The Hitch in the Invisible Contract

So, how does your personal information reach third parties? How does your privacy get compromised?

Oftentimes, your fitness band that tracks your heart rate patterns or your sleep cycle shares it with a third-party wellness app.

Your anonymized details are perhaps, later sold to an employer wellness program. This program integrates your data to offer incentives.

Although this may sound dystopian, a majority of popular health wearables have vague policies when it comes to privacy and do not guarantee the deletion of personal data upon request.

With the intervention of AI in the game, the data also gets interpreted, not just recorded.

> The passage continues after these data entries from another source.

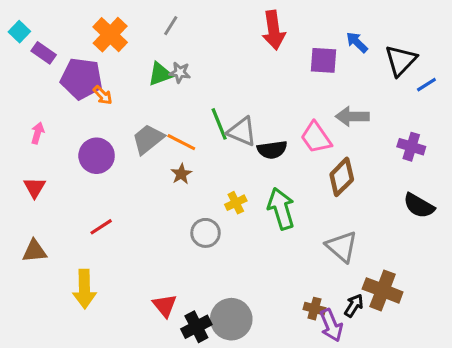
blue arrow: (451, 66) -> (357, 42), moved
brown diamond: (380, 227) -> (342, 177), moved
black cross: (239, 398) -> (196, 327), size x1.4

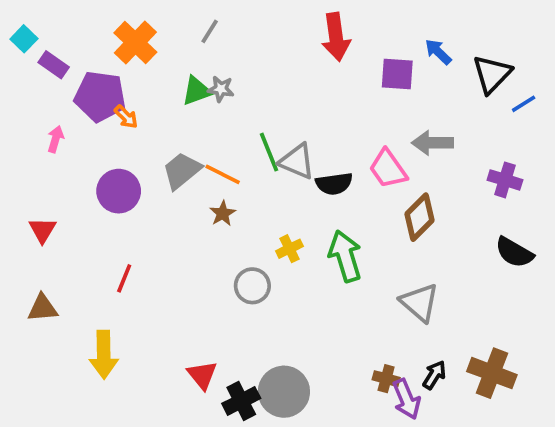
pink arrow: (38, 133) -> (55, 139), moved
red line: (101, 227) -> (124, 278), turned -35
brown cross: (383, 290) -> (492, 373), moved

The result? Your smart watch could probably predict your onset of depression far before your service dog. Ironically, this insight would be exploited rather than used to help you out.

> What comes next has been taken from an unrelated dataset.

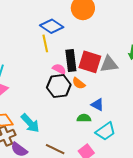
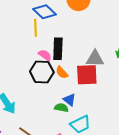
red square: (90, 62) -> (87, 75), moved, turned -30
blue triangle: (97, 105) -> (69, 100), moved

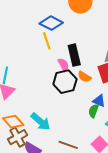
pink semicircle: (45, 55) -> (63, 65), turned 40
green semicircle: (61, 108) -> (93, 111), turned -64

The Blurring Line Between Body and Technology

Wearables, smart rings, smart tattoos, implantable chips – the list is long and not so "fictional" sci-fi stuff anymore.

The market is filled with prototypes and products already in development and upgrades.

Our bodies are turning into browsers, where our behaviour, location, and engagement in real time are all tracked. Too bad our bodies do not have incognito modes.

The data ownership and regulatory landscape is fragmented, as we lack clear frameworks for monetizing data. Although the data shared across third-parties are anonymous, when combined with location data, it turns out to be highly valuable for targeted marketing.

The only question that we can ask is if we can unplug from this surveillance when it is connected to our bodies.

Data Autonomy or Thanks for the Free Gold?

So, is there a way to reclaim data autonomy?

Frameworks like the EU's GDPR and California's CPRA give users more rights to their own data.

However, there are limitations; we need clearer mandates around data portability, the right to delete, and accountability to algorithms, especially in biometric technologies.

As consumers, we can advocate for stronger legal protections and clearer corporate accountability to shape future data ecosystems.

Only informed consumers can drive companies toward ethical stewardship of wearable data, turning the goldmine into a shared asset rather than a predatory commodity.

With this goldmine of data growing, it will create a paradigm shift by defining who truly owns the goldmine of data – the user, the manufacturer, or others?

Giving users more control and having stronger laws could be one way to ensure that wearable data helps people without manipulating the gold mine of knowledge they have been sitting on.